Learn how Neon's autoscaling works - it estimates Postgres' working set size and keeps it in memory. Engineering post here

Replicate data to a ClickHouse database on DoubleCloud

Learn how to replicate data from Neon to a ClickHouse database on DoubleCloud

Neon's logical replication feature allows you to replicate data from your Neon Postgres database to external destinations.

ClickHouse is an open-source column-oriented database that allows you to query billions of rows in milliseconds. Its architecture is designed to handle analytical queries efficiently, which makes it ideal for data warehousing and analytics applications. Thanks to the columnar storage format, data can be compressed and retrieved more efficiently, allowing some analytical queries to execute 100 times faster compared to traditional databases like Postgres.

--*--

Exercise tasks —
(a) According to the ClickHouse replication page, how much faster can some analytical queries run on ClickHouse than on traditional databases like Postgres?
(b) Repeat everything in the ClickHouse replication page from "Learn how Neon's" down to "to external destinations.".
The listing that comes next is separate material, apart from the ClickHouse replication page.

Dataset listing
--*--

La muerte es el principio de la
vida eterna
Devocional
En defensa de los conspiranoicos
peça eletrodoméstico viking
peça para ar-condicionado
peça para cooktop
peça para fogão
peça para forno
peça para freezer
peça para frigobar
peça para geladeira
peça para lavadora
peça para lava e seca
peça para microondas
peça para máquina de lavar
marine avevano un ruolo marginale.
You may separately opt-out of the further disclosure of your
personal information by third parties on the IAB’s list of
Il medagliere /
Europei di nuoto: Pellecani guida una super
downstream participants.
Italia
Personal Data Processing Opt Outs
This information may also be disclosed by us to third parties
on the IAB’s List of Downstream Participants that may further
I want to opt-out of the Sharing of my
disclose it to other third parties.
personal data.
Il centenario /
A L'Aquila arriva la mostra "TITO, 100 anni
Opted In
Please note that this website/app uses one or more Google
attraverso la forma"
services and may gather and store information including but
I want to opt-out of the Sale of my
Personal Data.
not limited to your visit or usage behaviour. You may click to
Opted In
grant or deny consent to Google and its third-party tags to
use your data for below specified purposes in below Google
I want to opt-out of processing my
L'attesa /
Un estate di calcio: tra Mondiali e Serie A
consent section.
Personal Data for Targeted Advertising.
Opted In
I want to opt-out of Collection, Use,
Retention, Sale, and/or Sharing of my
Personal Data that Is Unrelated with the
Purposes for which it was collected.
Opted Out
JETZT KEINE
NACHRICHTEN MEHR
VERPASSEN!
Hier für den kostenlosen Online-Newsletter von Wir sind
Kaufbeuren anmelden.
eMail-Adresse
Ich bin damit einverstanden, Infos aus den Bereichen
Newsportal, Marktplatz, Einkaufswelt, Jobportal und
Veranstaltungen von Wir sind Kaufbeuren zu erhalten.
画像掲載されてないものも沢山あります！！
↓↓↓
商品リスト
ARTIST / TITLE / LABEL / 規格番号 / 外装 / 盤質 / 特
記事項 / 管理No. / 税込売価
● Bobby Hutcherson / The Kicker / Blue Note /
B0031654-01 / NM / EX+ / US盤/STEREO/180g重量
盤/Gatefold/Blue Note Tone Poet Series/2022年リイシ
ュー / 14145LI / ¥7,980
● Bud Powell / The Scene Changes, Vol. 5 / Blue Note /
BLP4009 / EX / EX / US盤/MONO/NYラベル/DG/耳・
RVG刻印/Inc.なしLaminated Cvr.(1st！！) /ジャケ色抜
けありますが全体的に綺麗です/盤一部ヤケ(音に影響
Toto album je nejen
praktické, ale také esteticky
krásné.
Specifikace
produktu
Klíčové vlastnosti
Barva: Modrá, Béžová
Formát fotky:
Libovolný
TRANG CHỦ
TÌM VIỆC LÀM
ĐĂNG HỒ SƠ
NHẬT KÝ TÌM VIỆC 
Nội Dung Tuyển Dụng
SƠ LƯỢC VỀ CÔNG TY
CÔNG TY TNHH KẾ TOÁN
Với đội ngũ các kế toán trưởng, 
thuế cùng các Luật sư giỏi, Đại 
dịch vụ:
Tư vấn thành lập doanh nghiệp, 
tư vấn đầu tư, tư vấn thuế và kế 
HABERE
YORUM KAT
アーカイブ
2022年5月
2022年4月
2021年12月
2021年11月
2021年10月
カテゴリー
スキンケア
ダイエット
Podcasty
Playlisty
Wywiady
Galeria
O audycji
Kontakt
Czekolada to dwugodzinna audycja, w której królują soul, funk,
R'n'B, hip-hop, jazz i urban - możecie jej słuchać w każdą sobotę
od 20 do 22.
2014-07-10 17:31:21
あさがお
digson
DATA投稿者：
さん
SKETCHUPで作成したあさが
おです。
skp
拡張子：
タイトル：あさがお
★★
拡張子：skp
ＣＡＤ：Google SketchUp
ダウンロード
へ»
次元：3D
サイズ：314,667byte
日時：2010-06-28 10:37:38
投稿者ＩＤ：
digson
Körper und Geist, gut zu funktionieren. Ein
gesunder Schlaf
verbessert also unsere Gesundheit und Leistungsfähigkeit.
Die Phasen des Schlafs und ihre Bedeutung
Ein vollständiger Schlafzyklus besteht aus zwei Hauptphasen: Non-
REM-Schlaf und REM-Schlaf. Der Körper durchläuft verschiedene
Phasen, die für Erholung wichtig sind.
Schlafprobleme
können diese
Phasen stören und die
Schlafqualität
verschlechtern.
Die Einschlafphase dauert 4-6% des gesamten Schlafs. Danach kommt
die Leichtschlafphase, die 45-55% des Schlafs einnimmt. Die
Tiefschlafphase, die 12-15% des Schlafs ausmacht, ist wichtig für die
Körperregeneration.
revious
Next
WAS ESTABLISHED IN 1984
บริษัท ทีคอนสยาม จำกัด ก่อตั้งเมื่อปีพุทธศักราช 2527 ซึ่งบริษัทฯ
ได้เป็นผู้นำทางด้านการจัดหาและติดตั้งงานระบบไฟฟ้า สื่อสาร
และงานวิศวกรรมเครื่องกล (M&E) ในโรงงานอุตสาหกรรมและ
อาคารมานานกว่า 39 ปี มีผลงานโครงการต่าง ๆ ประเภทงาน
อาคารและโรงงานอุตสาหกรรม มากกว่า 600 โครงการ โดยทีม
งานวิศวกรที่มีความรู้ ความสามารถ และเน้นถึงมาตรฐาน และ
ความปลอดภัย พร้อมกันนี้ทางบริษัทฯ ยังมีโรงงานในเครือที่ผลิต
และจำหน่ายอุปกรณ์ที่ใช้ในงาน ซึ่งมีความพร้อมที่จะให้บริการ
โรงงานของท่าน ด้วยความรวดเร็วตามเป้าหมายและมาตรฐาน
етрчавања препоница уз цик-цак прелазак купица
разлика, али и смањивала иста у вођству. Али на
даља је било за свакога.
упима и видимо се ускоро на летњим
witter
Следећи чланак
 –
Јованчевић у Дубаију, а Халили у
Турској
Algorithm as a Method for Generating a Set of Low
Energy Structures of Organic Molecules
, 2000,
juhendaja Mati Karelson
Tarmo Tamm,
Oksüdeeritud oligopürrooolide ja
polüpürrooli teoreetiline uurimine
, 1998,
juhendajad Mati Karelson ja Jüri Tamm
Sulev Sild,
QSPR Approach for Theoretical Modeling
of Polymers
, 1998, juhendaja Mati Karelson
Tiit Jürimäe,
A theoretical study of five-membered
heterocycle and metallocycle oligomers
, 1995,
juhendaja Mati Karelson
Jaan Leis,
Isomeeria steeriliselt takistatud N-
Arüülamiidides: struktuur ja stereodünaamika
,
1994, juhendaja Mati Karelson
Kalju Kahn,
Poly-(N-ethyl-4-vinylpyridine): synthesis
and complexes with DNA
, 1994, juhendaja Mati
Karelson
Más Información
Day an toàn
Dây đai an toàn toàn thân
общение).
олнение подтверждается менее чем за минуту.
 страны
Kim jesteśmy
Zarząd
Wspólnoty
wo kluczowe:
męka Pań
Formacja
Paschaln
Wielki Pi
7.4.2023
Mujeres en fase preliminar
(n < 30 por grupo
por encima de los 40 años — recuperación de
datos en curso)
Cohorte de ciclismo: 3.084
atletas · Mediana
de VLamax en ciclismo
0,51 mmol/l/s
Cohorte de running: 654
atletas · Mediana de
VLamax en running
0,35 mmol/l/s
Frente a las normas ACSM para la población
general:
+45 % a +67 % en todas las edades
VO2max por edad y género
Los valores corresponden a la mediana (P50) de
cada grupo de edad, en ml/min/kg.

--*--

Results in order —
(a) 100 times faster.

(b)
Learn how Neon's autoscaling works - it estimates Postgres' working set size and keeps it in memory. Engineering post here

Replicate data to a ClickHouse database on DoubleCloud

Learn how to replicate data from Neon to a ClickHouse database on DoubleCloud

Neon's logical replication feature allows you to replicate data from your Neon Postgres database to external destinations.